Revised Reed Stadium renovations approved

It will cost students more to attend Lincoln University.

LU curators, during a 35-minute telephone conference call Thursday, voted to raise tuition, room and board, and several fees, with a total additional cost of about $355 a year for full-time students living on campus.

The increase generally includes some fees that were raised earlier this year.

CFO Sandy Koetting reminded the board, "as a public, four-year institution, we are guided by (state law) that indicates we can only increase tuition for in-state undergraduates by a certain rate."

That rate is 2.1 percent, she said, or $144.64 for the academic year - effective with the fall 2017 semester.

Administrators split that increase between tuition and building-and-maintenance fees, Koetting said - a $4-per-credit-hour tuition increase (to $209 per credit hour) and a $12.32 per semester increase in building and maintenance fees, to $132.16.

Room rates will increase by about 3 percent, with specific costs varying for each residence hall.

And curators approved several increases to board fees, based on different meal plans.

The unlimited meal plan increases from $1,580 per semester to $1,630.

"That still equates to about $14.55 per day for unlimited eating," Koetting said. "(That's) very reasonable. I'm not sure where you can eat at for less than $15 for the entire day."
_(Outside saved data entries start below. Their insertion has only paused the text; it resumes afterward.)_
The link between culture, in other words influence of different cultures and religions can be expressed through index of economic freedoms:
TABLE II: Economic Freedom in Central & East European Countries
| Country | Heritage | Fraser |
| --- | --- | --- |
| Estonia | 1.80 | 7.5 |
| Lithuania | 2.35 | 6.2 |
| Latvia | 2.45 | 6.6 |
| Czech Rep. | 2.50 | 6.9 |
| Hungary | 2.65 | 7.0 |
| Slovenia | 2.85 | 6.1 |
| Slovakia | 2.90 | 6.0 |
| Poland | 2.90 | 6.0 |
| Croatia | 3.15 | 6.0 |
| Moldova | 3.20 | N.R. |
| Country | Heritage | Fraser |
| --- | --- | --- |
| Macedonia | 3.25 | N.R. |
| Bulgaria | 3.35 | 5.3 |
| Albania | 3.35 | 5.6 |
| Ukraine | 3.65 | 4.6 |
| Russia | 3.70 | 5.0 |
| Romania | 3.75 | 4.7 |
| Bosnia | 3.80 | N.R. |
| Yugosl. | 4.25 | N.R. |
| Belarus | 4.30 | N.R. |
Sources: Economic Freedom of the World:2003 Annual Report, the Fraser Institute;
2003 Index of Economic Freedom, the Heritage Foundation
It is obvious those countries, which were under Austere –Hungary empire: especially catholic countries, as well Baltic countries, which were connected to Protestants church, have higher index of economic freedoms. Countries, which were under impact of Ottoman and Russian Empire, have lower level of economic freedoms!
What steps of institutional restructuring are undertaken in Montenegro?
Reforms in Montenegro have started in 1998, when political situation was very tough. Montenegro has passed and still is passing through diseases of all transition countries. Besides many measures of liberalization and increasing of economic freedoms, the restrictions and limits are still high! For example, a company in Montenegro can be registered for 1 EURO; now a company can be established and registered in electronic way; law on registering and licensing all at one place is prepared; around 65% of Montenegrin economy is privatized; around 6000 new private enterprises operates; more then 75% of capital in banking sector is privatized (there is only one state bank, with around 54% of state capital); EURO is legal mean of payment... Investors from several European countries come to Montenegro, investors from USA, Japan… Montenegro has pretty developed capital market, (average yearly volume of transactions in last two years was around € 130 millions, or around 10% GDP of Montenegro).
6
A five-meal plan, currently $660 a semester, is being reduced to $525 per semester, she said, "to encourage both the faculty and staff, as well as our commuter population, to participate in the meal plans. That averages about $6.56 per meal."

The plan also allows LU employees to deduct the costs from their paychecks and lets students add it to their student aid packages, Koetting said.
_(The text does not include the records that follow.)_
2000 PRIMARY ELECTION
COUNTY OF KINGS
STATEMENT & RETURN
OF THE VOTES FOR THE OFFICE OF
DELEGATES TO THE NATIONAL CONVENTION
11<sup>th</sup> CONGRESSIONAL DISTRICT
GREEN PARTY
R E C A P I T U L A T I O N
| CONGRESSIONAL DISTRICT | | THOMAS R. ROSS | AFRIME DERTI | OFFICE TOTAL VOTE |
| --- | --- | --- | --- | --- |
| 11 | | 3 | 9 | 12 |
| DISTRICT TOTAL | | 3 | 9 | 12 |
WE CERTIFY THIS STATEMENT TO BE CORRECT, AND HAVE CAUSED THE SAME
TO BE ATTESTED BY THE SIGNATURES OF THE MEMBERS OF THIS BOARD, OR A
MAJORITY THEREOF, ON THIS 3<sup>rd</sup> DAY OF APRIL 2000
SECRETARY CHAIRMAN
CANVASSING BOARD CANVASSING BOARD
Board rates also are going up for this summer's classes, she said.

Effective immediately, transcript fees will climb from $5 to $10.

Koetting said that's the average fee charged by a number of public and private colleges around the state.
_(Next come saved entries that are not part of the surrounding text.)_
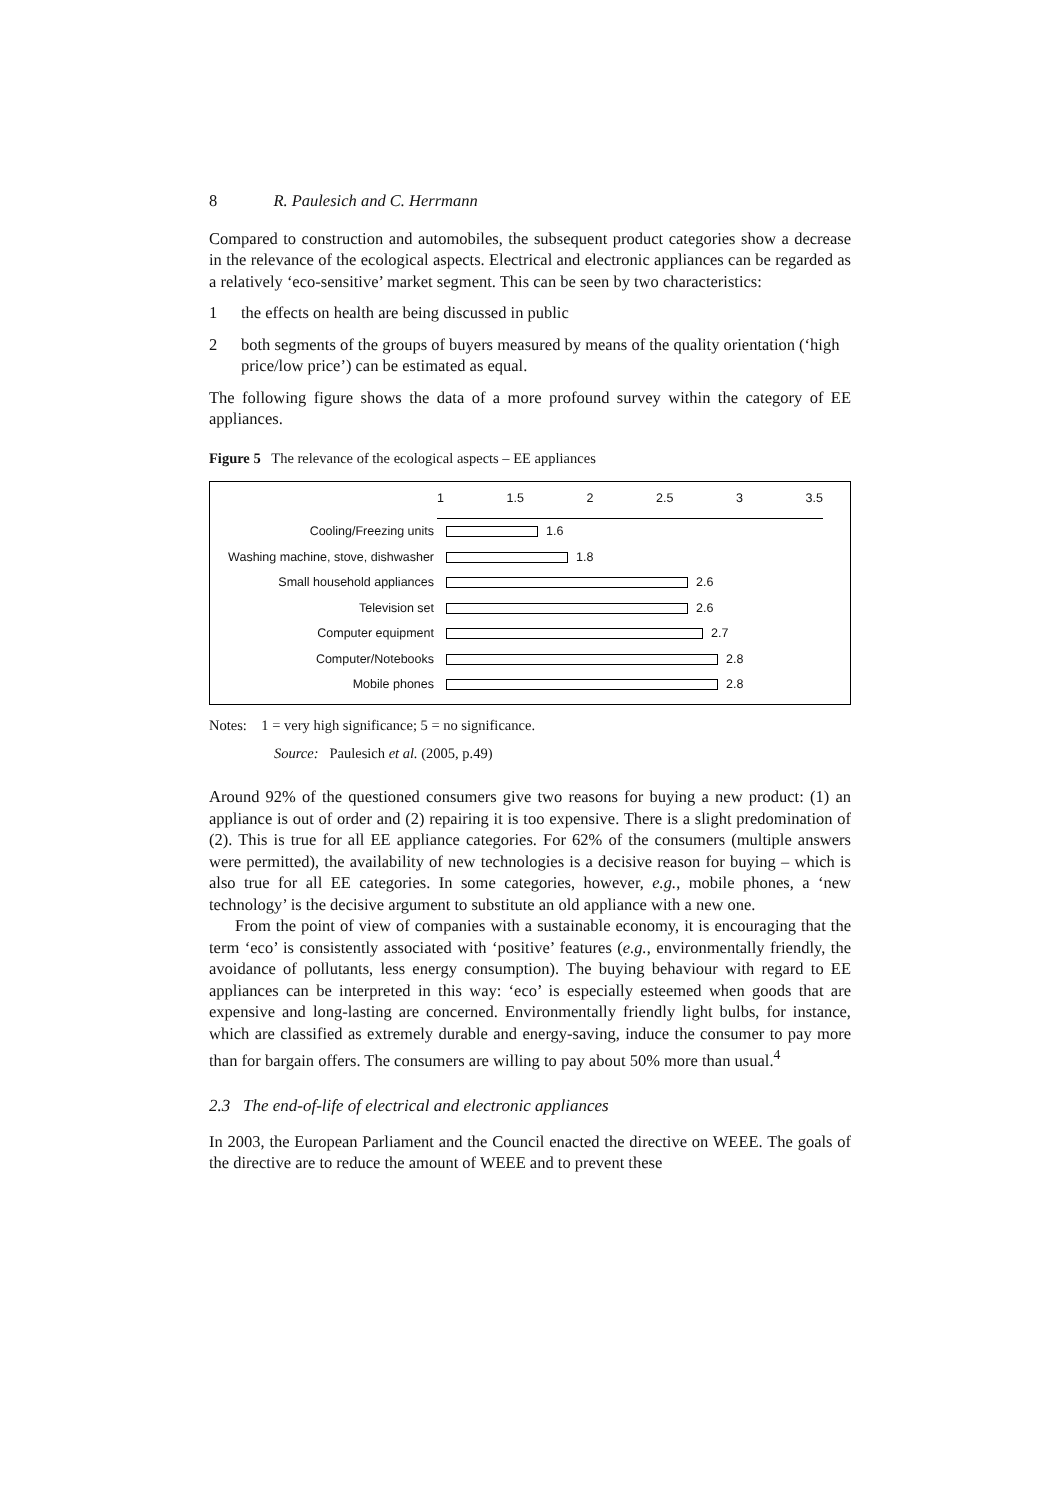8 R. Paulesich and C. Herrmann
Compared to construction and automobiles, the subsequent product categories show a decrease in the relevance of the ecological aspects. Electrical and electronic appliances can be regarded as a relatively ‘eco-sensitive’ market segment. This can be seen by two characteristics:
1 the effects on health are being discussed in public
2 both segments of the groups of buyers measured by means of the quality orientation (‘high price/low price’) can be estimated as equal.
The following figure shows the data of a more profound survey within the category of EE appliances.
Figure 5 The relevance of the ecological aspects – EE appliances
1 1.5 2 2.5 3 3.5
Cooling/Freezing units 1.6
Washing machine, stove, dishwasher 1.8
Small household appliances 2.6
Television set 2.6
Computer equipment 2.7
Computer/Notebooks 2.8
Mobile phones 2.8
Notes: 1 = very high significance; 5 = no significance.
Source: Paulesich et al. (2005, p.49)
Around 92% of the questioned consumers give two reasons for buying a new product: (1) an appliance is out of order and (2) repairing it is too expensive. There is a slight predomination of (2). This is true for all EE appliance categories. For 62% of the consumers (multiple answers were permitted), the availability of new technologies is a decisive reason for buying – which is also true for all EE categories. In some categories, however, e.g., mobile phones, a ‘new technology’ is the decisive argument to substitute an old appliance with a new one.
From the point of view of companies with a sustainable economy, it is encouraging that the term ‘eco’ is consistently associated with ‘positive’ features (e.g., environmentally friendly, the avoidance of pollutants, less energy consumption). The buying behaviour with regard to EE appliances can be interpreted in this way: ‘eco’ is especially esteemed when goods that are expensive and long-lasting are concerned. Environmentally friendly light bulbs, for instance, which are classified as extremely durable and energy-saving, induce the consumer to pay more than for bargain offers. The consumers are willing to pay about 50% more than usual.<sup>4</sup>
2.3 The end-of-life of electrical and electronic appliances
In 2003, the European Parliament and the Council enacted the directive on WEEE. The goals of the directive are to reduce the amount of WEEE and to prevent these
Curators also approved a $2.102 million contract with ATG Sports of Andover, Kansas, to renovate LU's Dwight T. Reed Stadium.

The contract is larger than the $1,823,870 contract with Byrne and Jones of St. Louis that was awarded March 29 but rescinded two weeks later because, President Kevin Rome said at the time, "of an irregularity in the bid process" that was discovered after the contract had been approved.

Byrne and Jones also submitted a bid for the revised project but was the highest of the four bids received last week, Sheila Gassner, LU's Facilities and Planning executive director, told the board.

The new project approved Thursday "includes the exterior, which would be the new artificial turf field, the removal and replacement of the scoreboard, the (new) sound system and LED field lights," she said. "On the inside of the work, we're going to have restroom renovations to bring us into compliance with the Americans With Disabilities Act (ADA)."

Other improvements include resurfacing the concourse track area "that is used at times for our track athletes when it's bad weather," Gassner said, as well as cleaning the concrete and adding new concourse lighting that will be good enough to provide safety in the stands when there are night games.

"(We'll be) redoing the asphalt circle drive, because it is in very poor shape, in front of the stadium," Gassner reported.

And, she said, since students already are wearing a path from Chestnut Street, north of the stadium, to the new LINC wellness center on Lafayette Street, the new contract requires paving that path, adding steps on each end and installing an emergency telephone at each end of the path.

Those steps mean the new path won't be ADA-compliant, Gassner acknowledged - but the steep hills on both ends make adding ADA ramps substantially more expensive.

"You could take the sidewalk the long way around and get on the Greenway trail, and that would get you there (but) it would be longer," Gassner said. "There's not a good (ADA) route with all the stairs."

Curator Don Cook, of St. Louis, said administrators "need to be very concerned about the ADA," but ultimately voted to approve the contract.

Construction is to begin immediately, Gassner told curators in a memo, and completed by Sept. 5.

The board also approved changes in the way student activity fees will be used for operations of The LINC wellness center.

Athletic Director John Moseley asked for more flexibility to spend the money than originally had been approved, including paying for taking intramural teams to other schools, and phones and printing costs that had not been included in the original proposal.